Doyle’s retaliation claim cannot succeed because his pleadings show that his
grievances were entirely frivolous. In his complaint he described the incidents
underlying his grievances and attached most of the grievances themselves. The
incidents are trivial. The worst injuries he alleged were an unusual search of his
clothes, a single incident of threatening language, and being subjected to a prison
guard with a “super tough guy face.” His complaint that some of his grievances
were deliberately misplaced could not succeed either; there is no injury in the loss of
a frivolous claim. Lewis, 518 U.S. at 353 n.3. As the Supreme Court stated in
Lewis, “[d]epriving someone of a frivolous claim . . . deprives him of nothing at all,
except perhaps the punishment of Federal Rule of Civil Procedure 11 sanctions.”

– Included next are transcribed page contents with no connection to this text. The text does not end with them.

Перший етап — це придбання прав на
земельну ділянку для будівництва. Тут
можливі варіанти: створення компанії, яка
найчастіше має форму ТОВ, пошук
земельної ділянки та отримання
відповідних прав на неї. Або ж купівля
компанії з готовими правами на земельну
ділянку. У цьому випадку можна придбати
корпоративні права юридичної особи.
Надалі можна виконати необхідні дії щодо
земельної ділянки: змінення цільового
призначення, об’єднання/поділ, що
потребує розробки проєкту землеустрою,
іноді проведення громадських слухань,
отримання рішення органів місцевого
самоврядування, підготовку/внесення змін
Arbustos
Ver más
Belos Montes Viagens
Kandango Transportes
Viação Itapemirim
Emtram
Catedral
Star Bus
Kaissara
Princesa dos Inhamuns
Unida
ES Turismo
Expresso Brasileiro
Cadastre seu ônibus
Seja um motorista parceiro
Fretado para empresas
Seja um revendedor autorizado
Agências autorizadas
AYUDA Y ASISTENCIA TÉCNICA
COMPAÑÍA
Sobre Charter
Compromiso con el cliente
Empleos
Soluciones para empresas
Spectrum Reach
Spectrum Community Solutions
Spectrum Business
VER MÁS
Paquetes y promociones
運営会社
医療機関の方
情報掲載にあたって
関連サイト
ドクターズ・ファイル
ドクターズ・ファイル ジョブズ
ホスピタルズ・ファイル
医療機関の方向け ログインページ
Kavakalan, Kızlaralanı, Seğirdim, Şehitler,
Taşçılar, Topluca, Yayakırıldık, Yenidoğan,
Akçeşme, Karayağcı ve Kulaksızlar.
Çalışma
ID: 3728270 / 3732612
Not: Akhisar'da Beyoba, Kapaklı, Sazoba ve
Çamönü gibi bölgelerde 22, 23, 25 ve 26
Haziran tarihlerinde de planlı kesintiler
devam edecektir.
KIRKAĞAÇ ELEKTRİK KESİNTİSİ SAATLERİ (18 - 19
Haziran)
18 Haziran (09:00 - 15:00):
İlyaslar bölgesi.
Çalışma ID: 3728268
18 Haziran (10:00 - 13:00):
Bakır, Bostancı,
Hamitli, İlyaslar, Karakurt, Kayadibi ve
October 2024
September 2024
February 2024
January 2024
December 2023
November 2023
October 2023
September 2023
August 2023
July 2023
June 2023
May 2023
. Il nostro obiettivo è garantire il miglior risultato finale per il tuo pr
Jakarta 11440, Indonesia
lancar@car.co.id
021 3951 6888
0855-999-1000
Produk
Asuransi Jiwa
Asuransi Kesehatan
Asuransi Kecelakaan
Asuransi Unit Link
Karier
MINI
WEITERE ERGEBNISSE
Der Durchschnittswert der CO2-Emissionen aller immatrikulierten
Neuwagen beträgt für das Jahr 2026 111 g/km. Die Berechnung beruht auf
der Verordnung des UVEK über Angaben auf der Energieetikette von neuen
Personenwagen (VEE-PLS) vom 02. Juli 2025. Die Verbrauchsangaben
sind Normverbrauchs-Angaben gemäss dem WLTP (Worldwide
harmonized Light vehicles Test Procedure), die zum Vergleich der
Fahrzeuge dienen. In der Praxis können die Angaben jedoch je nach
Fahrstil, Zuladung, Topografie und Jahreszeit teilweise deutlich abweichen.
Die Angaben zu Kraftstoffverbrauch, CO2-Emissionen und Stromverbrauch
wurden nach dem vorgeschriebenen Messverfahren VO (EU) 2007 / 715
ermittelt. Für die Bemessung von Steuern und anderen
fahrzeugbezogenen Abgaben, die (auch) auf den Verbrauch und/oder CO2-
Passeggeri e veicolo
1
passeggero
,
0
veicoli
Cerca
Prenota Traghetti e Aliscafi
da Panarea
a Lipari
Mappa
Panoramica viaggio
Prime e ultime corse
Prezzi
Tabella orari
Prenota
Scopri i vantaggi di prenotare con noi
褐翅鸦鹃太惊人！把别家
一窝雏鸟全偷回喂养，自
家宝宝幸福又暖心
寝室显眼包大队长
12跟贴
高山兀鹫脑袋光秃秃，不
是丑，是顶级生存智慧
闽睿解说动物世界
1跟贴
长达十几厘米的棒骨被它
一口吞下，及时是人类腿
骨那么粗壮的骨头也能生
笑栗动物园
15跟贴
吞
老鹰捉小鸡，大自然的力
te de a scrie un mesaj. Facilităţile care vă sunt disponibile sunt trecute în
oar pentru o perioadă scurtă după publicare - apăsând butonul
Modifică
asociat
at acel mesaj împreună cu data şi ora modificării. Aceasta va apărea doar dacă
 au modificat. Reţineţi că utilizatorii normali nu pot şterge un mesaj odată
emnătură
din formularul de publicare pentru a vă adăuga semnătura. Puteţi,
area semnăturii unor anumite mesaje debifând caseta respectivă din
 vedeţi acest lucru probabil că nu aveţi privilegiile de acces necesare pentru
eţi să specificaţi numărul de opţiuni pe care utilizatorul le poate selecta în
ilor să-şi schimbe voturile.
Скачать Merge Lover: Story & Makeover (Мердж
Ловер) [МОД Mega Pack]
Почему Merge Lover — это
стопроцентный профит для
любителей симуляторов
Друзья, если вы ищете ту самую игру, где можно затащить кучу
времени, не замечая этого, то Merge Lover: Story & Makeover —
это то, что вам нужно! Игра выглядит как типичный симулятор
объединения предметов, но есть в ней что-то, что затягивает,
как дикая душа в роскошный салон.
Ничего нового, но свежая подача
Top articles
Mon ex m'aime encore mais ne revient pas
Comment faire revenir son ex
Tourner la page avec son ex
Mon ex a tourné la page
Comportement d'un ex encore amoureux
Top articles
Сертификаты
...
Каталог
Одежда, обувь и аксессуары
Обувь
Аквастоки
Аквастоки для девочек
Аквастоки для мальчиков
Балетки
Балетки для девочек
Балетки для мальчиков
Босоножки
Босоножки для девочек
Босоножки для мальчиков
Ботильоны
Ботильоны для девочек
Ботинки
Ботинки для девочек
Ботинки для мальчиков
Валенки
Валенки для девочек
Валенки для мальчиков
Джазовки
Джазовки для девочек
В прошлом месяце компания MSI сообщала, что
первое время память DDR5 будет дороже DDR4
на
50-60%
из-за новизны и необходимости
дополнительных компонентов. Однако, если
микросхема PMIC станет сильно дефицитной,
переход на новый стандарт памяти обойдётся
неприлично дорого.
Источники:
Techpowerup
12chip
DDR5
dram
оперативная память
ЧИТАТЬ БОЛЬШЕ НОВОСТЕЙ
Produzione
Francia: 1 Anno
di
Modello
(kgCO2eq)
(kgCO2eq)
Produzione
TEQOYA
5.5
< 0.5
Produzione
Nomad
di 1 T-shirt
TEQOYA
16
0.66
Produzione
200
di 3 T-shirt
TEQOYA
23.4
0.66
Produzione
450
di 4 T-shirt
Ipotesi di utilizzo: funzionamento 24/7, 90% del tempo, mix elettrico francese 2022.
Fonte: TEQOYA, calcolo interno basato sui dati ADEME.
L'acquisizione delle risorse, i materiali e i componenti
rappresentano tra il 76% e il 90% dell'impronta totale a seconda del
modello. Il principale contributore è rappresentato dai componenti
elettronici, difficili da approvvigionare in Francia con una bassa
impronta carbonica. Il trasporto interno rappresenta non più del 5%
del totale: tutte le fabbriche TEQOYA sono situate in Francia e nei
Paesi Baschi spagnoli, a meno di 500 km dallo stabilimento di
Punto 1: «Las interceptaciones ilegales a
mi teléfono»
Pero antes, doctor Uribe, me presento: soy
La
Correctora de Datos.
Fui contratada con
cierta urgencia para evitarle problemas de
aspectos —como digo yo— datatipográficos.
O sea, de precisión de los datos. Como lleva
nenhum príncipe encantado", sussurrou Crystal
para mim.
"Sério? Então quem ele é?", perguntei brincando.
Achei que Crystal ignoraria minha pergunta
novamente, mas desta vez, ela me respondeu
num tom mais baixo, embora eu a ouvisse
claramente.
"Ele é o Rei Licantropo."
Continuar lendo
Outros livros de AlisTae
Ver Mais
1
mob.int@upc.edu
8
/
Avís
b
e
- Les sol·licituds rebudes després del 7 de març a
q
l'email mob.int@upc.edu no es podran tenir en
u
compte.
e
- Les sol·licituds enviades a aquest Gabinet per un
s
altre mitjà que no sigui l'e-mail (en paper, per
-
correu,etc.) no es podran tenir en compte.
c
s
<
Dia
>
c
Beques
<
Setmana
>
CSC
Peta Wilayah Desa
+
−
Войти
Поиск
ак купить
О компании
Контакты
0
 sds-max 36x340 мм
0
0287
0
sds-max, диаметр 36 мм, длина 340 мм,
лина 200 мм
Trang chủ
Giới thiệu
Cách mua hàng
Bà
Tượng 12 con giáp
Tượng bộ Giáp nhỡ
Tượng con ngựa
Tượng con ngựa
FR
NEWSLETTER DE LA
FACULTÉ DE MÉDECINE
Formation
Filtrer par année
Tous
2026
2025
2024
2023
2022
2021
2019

Id. Since the facts Doyle pleaded show that he was not exercising a constitutionally
protected right when he filed the grievances that allegedly triggered the defendants’
retaliatory acts, his pleadings undermine the validity of his claim.
Accordingly, the judgment of the district court is AFFIRMED and an
additional strike is assessed against Doyle pursuant to 1915(g).